**Selected extract**.
===

In 2014, Deloitte University Press, an imprint of people strategies company Deloitte Development Llc, called out the elephant in the room: “Performance management is broken”. In its annual “Global Human Capital Trends: Engaging The 21st-Century Workforce” report, it highlighted three findings: First, ranking- and ratings-based performance management actually damages employee engagement. Second, most people think their performance evaluation process does not add “high value”. Third, it pointed to a growing trend of organizations “scrapping the annual evaluation cycle and replacing it with ongoing feedback and coaching”.
More companies in India are starting to ditch the bell curve and annual review in favour of approaches where they look at the employees’ strengths and individual contributions. They are trying to devise ways to use the evaluation process to keep talented workers motivated.
A recent example is e-commerce firm Snapdeal, which adopted a “trimester” system starting April. The idea is to align the goals of the individual employee with the goals of the organization; and to make the whole set-up more nimble so that it can respond to the fast-changing business environment.
We spoke to human resource (HR) managers across industries, to find out how they have tweaked their evaluation processes and why.
Learning what to say
The “biggest issue” Sandip Grover, president (human capital and corporate social responsibility), at multinational company Welspun Group, uncovered when he started to rethink the group’s employee evaluation systems was that “managers were afraid to give feedback to employees to their face”. Mumbai-based Grover says part of the reason was that managers wanted to avoid confrontation. Another reason was that they just didn’t know how to give feedback.

===

**Materials provided**.

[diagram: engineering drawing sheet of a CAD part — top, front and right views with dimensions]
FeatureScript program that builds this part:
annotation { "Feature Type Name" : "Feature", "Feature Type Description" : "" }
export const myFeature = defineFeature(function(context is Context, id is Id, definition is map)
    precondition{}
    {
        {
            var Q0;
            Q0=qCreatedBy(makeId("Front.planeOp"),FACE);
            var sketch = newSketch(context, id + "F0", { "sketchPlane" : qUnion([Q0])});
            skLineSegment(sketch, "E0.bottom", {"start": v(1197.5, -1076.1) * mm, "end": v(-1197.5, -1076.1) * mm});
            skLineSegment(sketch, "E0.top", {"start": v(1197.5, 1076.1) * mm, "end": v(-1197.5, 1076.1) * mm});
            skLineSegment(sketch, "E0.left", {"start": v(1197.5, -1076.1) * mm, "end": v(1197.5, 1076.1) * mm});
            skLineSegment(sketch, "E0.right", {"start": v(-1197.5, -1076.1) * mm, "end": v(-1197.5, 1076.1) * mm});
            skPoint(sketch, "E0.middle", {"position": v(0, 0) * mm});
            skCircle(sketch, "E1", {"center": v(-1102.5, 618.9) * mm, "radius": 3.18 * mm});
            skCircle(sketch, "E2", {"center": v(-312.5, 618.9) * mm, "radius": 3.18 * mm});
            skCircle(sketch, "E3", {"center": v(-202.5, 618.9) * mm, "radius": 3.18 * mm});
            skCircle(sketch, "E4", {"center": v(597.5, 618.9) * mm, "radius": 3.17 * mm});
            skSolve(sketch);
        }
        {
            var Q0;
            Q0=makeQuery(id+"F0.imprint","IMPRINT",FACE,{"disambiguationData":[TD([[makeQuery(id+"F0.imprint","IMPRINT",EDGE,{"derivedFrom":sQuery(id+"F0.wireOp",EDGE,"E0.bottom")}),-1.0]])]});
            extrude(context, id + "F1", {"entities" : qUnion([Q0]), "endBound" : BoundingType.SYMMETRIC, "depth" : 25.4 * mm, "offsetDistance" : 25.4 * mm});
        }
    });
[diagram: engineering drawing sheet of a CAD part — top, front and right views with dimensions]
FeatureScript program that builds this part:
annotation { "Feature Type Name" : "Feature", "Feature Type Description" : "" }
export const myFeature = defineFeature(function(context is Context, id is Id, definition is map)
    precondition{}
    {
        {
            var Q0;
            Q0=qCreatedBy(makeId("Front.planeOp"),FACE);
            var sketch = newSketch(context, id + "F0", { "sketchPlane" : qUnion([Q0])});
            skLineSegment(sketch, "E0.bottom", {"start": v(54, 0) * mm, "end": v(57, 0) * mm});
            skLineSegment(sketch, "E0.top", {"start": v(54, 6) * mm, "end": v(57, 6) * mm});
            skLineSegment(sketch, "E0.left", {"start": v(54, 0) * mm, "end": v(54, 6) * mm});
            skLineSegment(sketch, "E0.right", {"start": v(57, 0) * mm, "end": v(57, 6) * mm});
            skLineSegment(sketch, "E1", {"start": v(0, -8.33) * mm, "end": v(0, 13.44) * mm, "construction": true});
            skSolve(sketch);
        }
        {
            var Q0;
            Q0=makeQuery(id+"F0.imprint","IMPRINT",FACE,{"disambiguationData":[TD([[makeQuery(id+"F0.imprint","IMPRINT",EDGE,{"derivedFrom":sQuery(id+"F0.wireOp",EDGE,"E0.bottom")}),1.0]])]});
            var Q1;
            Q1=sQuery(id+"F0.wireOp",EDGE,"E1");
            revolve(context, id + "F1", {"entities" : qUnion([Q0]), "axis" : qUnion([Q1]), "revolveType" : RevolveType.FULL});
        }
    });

===

**Requirements**.
A. Copy the passage on performance reviews word for word, between "More companies in" and "processes and why.", inclusive.
B. Select every line in the rows that contains the string "FACE", treating case as significant.

**Solutions**.
A.
More companies in India are starting to ditch the bell curve and annual review in favour of approaches where they look at the employees’ strengths and individual contributions. They are trying to devise ways to use the evaluation process to keep talented workers motivated.
A recent example is e-commerce firm Snapdeal, which adopted a “trimester” system starting April. The idea is to align the goals of the individual employee with the goals of the organization; and to make the whole set-up more nimble so that it can respond to the fast-changing business environment.
We spoke to human resource (HR) managers across industries, to find out how they have tweaked their evaluation processes and why.

B.
            Q0=qCreatedBy(makeId("Front.planeOp"),FACE);
            Q0=makeQuery(id+"F0.imprint","IMPRINT",FACE,{"disambiguationData":[TD([[makeQuery(id+"F0.imprint","IMPRINT",EDGE,{"derivedFrom":sQuery(id+"F0.wireOp",EDGE,"E0.bottom")}),-1.0]])]});
            Q0=qCreatedBy(makeId("Front.planeOp"),FACE);
            Q0=makeQuery(id+"F0.imprint","IMPRINT",FACE,{"disambiguationData":[TD([[makeQuery(id+"F0.imprint","IMPRINT",EDGE,{"derivedFrom":sQuery(id+"F0.wireOp",EDGE,"E0.bottom")}),1.0]])]});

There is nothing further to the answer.